## Work item
For this listing, report how many lines contain the string "TABLE", using only a number.

## Data provided
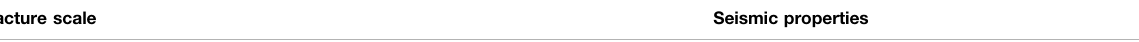
TABLE 1 | Multi-scale natural fractures and their prediction methods. Fracture scale Seismic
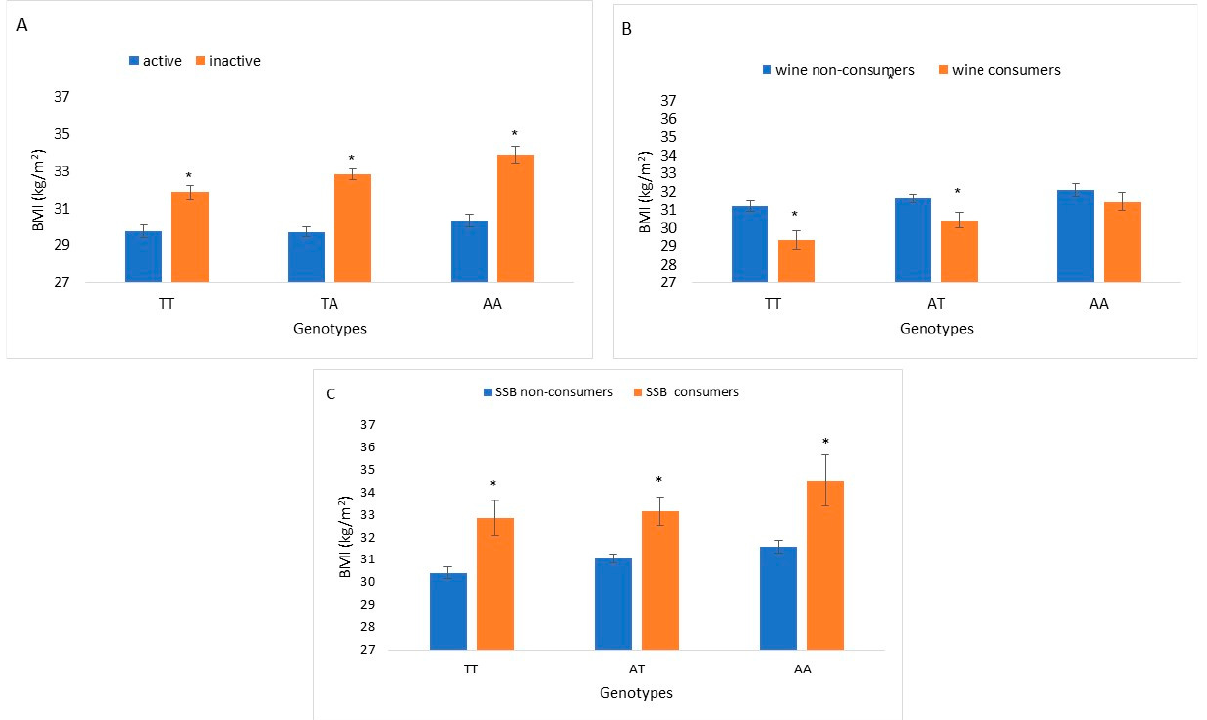
Figure 1. BMI increments of FTO rs9939609 genotypes interaction with actionable environmental factors: physical activity ( n = 1735), wine consumption ( n = 1754) and SSB consumption ( n = 1796). ( A ): BMI of physical activity stratified by FTO rs9939609 genotypes. Bars indicate BMI levels of active and inactive FTO rs9939609 wild type (TT), heterozygous (TA) and homozygous (AA). ( B ): BMI of wine consumption stratified by FTO rs9939609 genotypes. Bars indicate BMI levels of participants consuming 1–3 drinks/week and non-wine consumers among FTO rs9939609 genotypes. ( C ): BMI of SSBs ( ≥ 1 serving/day) consumption stratified by FTO rs9939609 genotypes. Bars indicate BMI levels of participants consuming ≥ 1 serving of SSB/day and non-SSB consumers among FTO rs9939609 genotypes. Differences between BMI levels within each genotype group (TT, TA and AA) were tested by Mann–Whitney for 2 independent samples. Asterisks represent statistically significant difference p <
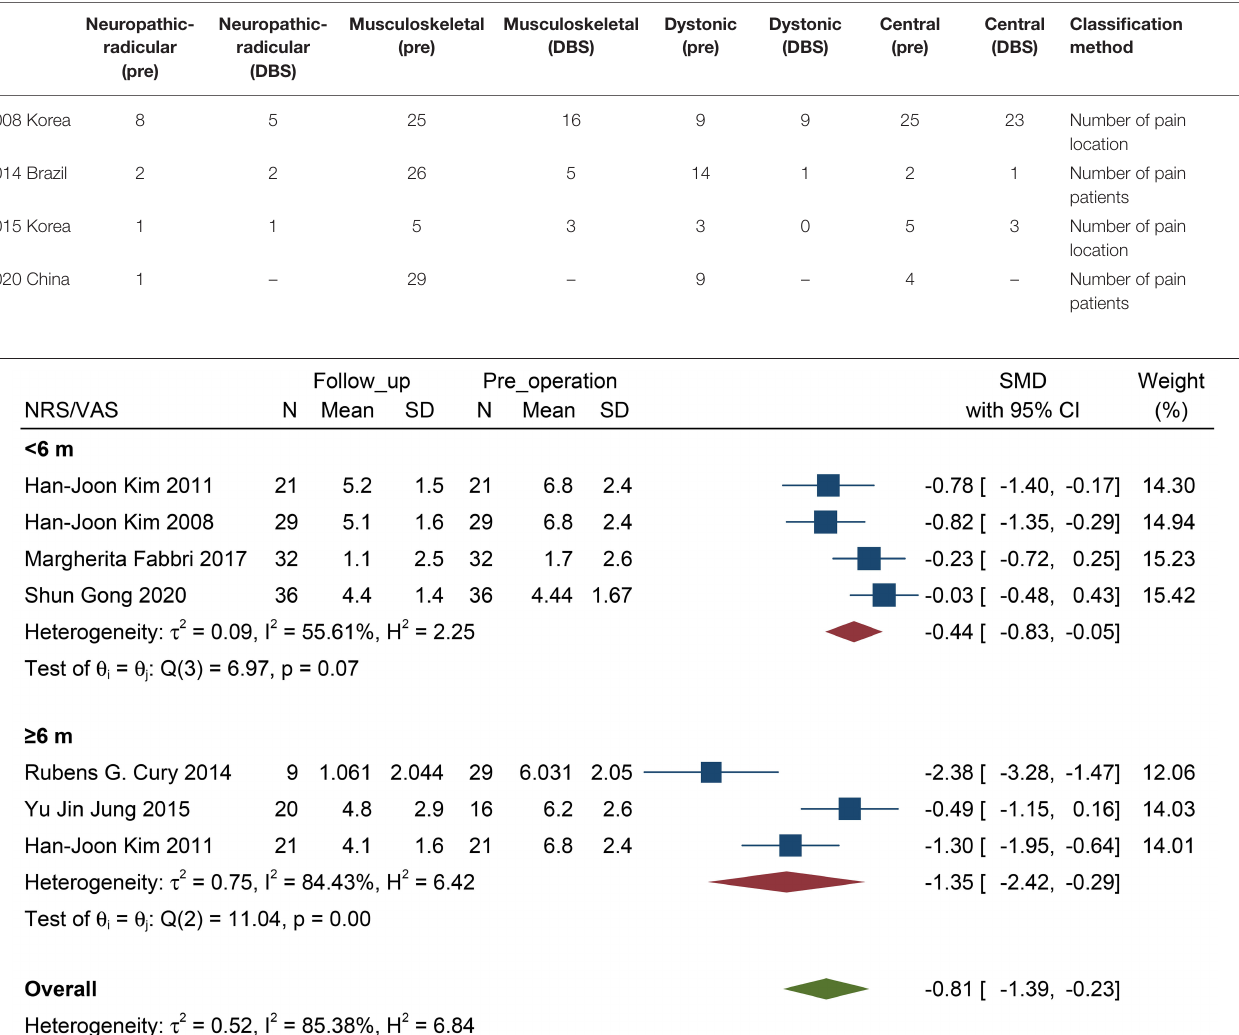
TABLE 3 | The number of pain (pre) means before surgery, and (DBS) means after STN-DBS. Neuropathic- radicular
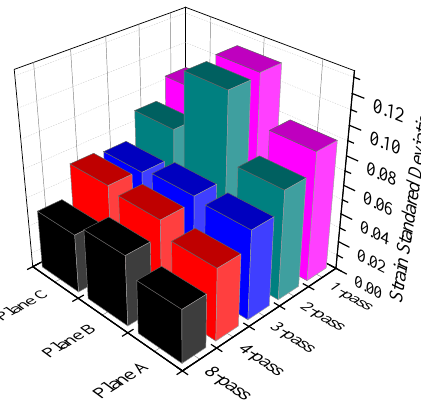
Figure 6. The effect of pass number on SSD for ECAPed Ti 49.2 Ni 50.8 alloy.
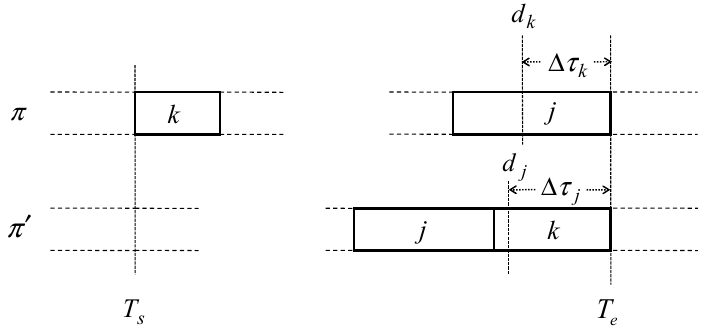
Figure 3. The effect of moving an order after another one in an order sequence Figure 3. The e ff ect of moving an order after another one in an order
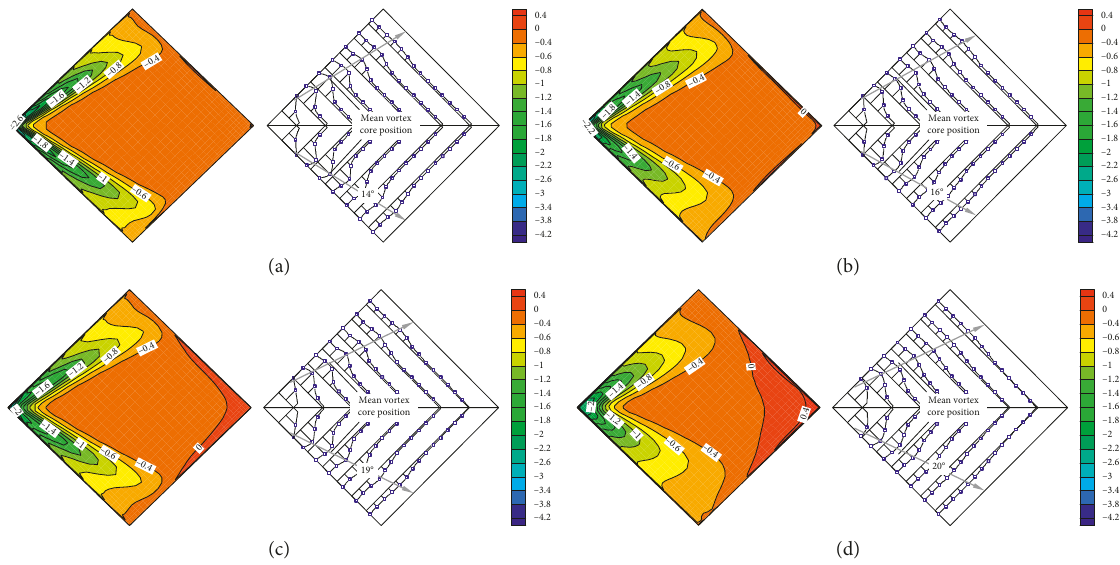
Figure 11: Contours of mean pressure coefficients and mean suction profiles on flat roofs with optimal parapet porosities, for different relative parapet height cases. (a) h p / H ( ϕ 15.5%). (cid:30)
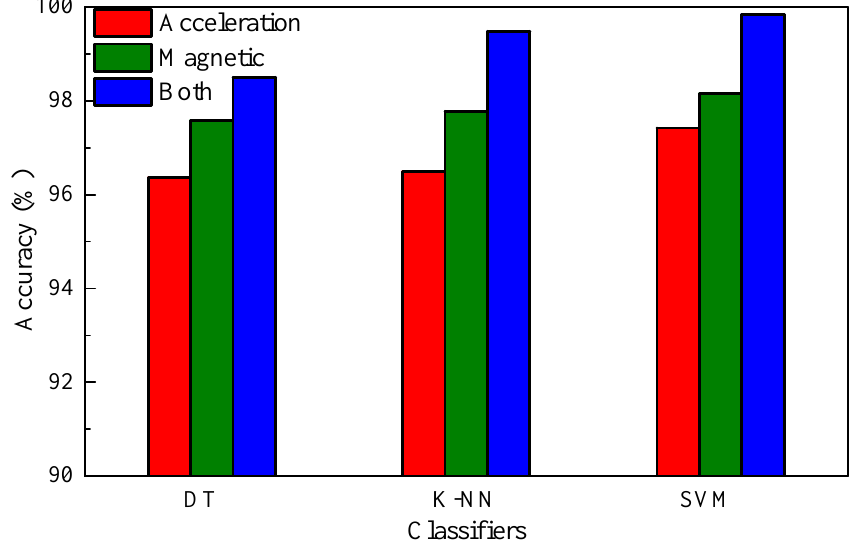
Figure 12. Accuracy of user’s activity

## Answer below
2